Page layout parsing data
::::

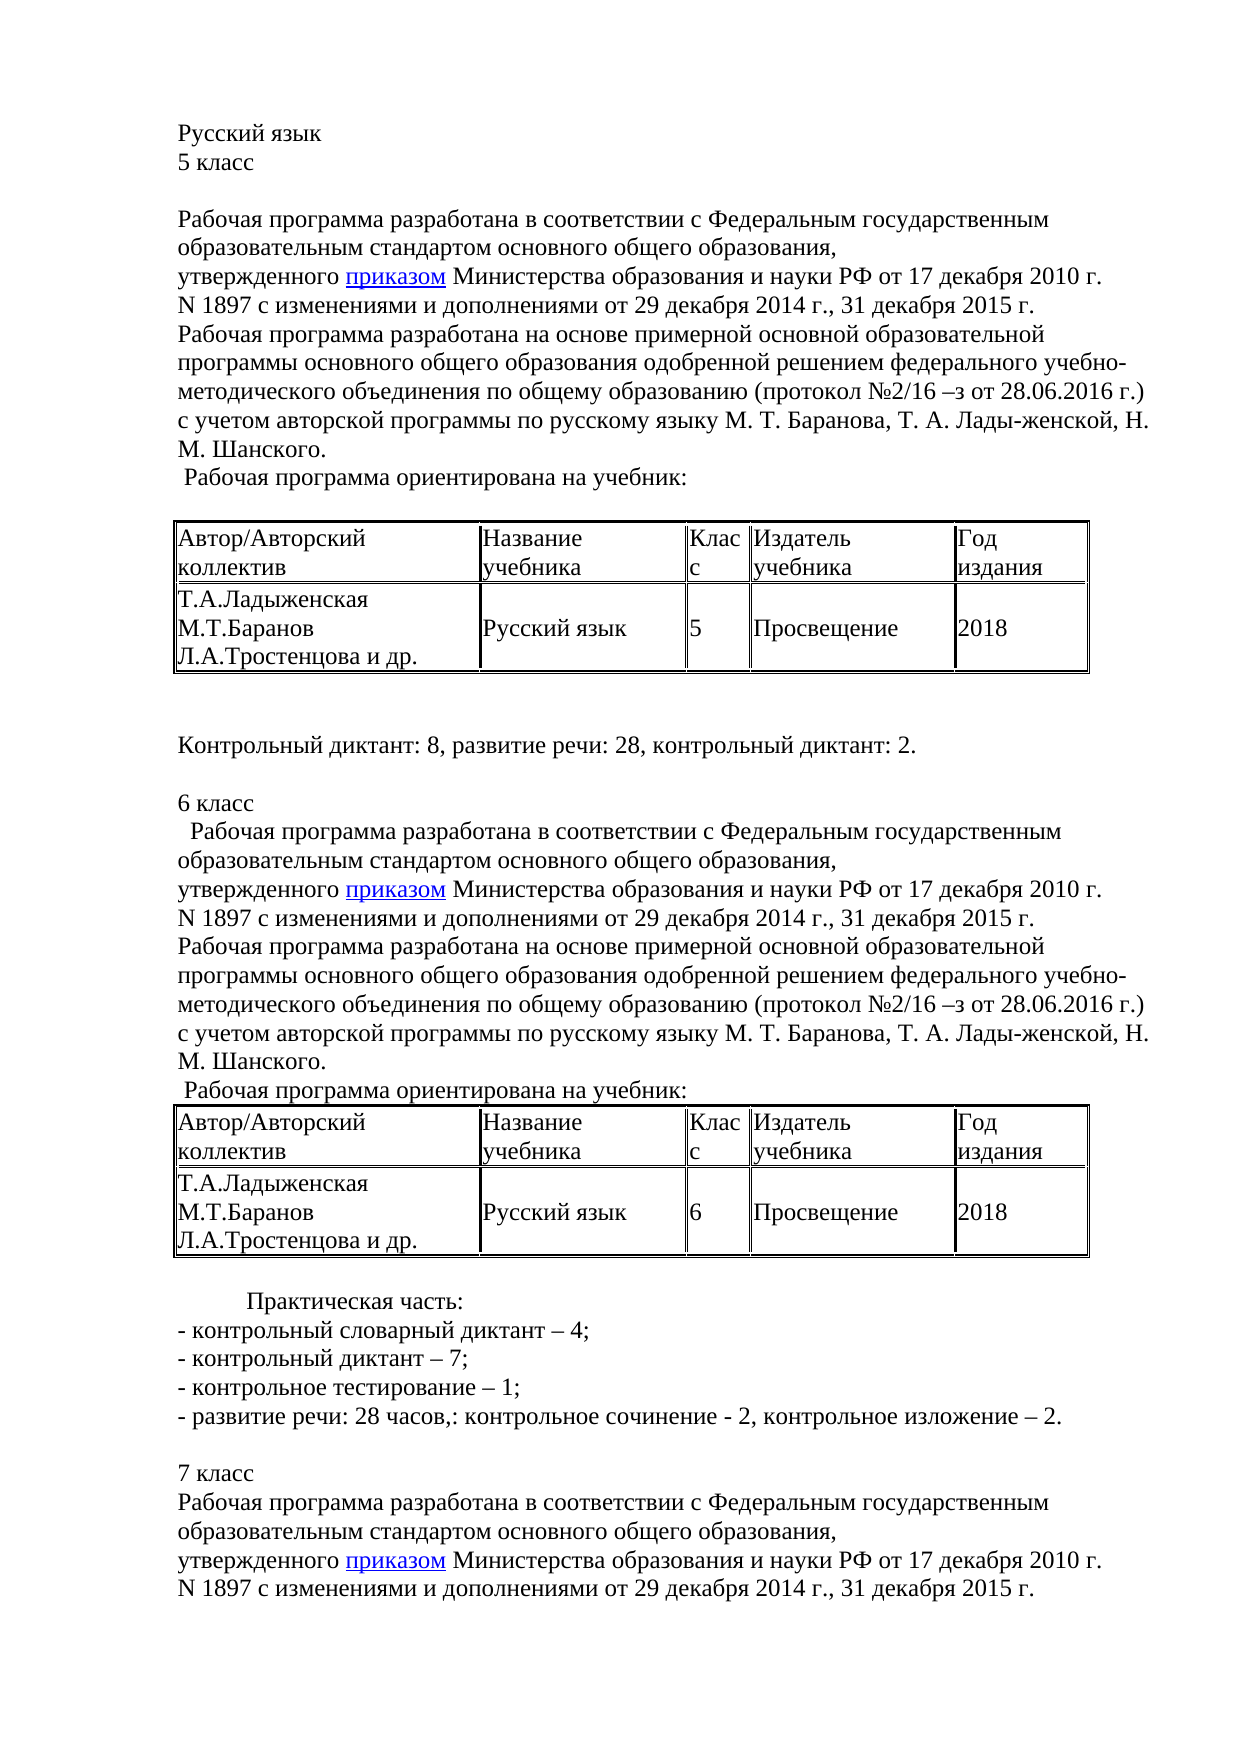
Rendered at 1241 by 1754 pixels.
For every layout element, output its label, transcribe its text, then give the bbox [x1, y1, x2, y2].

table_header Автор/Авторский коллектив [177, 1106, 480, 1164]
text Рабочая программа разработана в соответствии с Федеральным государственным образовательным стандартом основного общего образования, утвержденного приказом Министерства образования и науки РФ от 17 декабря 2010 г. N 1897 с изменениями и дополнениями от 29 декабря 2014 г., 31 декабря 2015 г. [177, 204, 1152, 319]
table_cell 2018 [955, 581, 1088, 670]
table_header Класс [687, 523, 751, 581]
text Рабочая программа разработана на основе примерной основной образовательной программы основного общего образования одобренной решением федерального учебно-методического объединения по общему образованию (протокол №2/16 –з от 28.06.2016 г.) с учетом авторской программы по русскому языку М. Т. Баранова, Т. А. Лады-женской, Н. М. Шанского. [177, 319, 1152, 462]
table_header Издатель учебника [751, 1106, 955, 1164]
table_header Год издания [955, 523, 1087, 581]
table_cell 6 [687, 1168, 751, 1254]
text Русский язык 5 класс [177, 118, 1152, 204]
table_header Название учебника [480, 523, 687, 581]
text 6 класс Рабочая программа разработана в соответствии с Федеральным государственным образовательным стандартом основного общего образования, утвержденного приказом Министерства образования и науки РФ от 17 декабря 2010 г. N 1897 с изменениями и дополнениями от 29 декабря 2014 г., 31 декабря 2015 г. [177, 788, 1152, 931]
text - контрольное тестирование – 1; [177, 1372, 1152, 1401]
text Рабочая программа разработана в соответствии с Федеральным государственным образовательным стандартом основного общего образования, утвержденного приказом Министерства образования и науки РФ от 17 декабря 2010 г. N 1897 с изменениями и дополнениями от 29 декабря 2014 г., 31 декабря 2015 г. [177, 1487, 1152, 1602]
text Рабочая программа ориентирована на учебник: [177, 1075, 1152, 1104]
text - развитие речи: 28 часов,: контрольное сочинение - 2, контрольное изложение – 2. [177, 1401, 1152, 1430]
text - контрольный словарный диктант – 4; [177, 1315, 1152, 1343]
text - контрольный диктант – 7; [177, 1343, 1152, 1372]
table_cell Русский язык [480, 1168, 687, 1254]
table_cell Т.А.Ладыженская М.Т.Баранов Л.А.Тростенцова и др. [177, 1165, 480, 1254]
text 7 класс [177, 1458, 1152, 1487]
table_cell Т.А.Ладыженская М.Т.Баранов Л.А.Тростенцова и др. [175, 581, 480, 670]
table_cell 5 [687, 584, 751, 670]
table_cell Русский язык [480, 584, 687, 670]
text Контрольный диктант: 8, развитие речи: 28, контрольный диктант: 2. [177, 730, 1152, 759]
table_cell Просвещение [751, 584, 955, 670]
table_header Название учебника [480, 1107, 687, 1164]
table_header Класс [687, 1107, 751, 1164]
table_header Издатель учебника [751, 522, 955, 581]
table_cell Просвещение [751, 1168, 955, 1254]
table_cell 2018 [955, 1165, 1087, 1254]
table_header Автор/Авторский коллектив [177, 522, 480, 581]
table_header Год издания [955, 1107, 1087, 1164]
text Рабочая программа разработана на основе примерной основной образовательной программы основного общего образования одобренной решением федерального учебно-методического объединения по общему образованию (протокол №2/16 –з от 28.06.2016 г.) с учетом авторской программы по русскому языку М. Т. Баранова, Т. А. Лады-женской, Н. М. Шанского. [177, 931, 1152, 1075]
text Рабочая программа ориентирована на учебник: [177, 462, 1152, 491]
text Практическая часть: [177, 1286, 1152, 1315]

::::

Every line above that holds the string "Просвещение" should be copied into the answer.

table_cell Просвещение [751, 584, 955, 670]
table_cell Просвещение [751, 1168, 955, 1254]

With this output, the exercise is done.